Biswas Baral
Not a single government in Nepal has served out a full five-year term since the restoration of democracy in 1990. The federal government to be formed after the November 20, 2022, elections is unlikely to be an exception.
In the recent elections, the Nepali Congress, the traditional champion of liberal democracy, emerged at the top, winning 89 seats in the 275-member federal lower house. Hot on its heels was the Communist Party of Nepal-Unified Marxist-Leninist (CPN-UML), the torchbearer of leftist politics, with 78 seats. The CPN (Maoist Center), the revolutionary force that waged a decade-long armed insurgency to overthrow the old unitary state, came in third, with 32 seats.
In the previous elections in 2017, at a time when the UML and the Maoists had struck an electoral alliance, they won 121 and 53 seats, respectively.
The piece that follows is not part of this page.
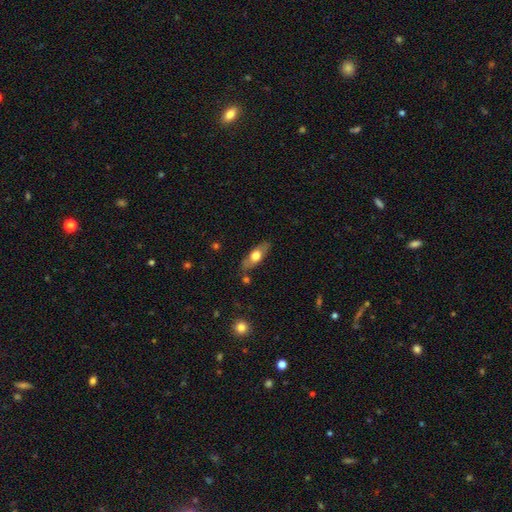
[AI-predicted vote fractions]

The two parties later united to give birth to a behemoth leftist force in the form of the Nepal Communist Party (NCP). The unified party went on to form governments at the center as well as in six of the country’s seven provinces. People had given the communist coalition an overwhelming mandate to rule for five years; they had voted in favor of stability.
But it wasn’t meant to be. As suspected at the time of their merger, the two communist parties had come together not because they were ideological cousins but because the merger suited the political ambitions of both UML Chairman K.P. Oli and his Maoist Center counterpart, Pushpa Kamal Dahal.
They had a “gentleman’s agreement” that each would lead the government for two and a half years. Oli got first crack at the top executive post, but when the time came to switch he refused to step down. Feeling betrayed, in March 2021 Dahal walked away to revive his old political outfit; at the same time, a big chunk of the UML also broke away from the mothership.
Then, in July 2021, the Supreme Court dismissed the Oli government when he tried to unconstitutionally dissolve the federal lower house and call snap elections. Removing Oli from office, the court declared Congress leader Sher Bahadur Deuba the new prime minister. Joining him in the new government was the Maoist Center, plus three smaller parties.
Four of the five parties in the ruling coalition decided to jointly contest the 2022 elections. The coalition had been cobbled together out of the necessity of unseating an increasingly authoritarian Oli, but electorally, it was an unnatural amalgam. The Congress and the Maoist Center are ideological opposites. So when the Congress asked its traditional voters to again support Maoist Center candidates, some declined.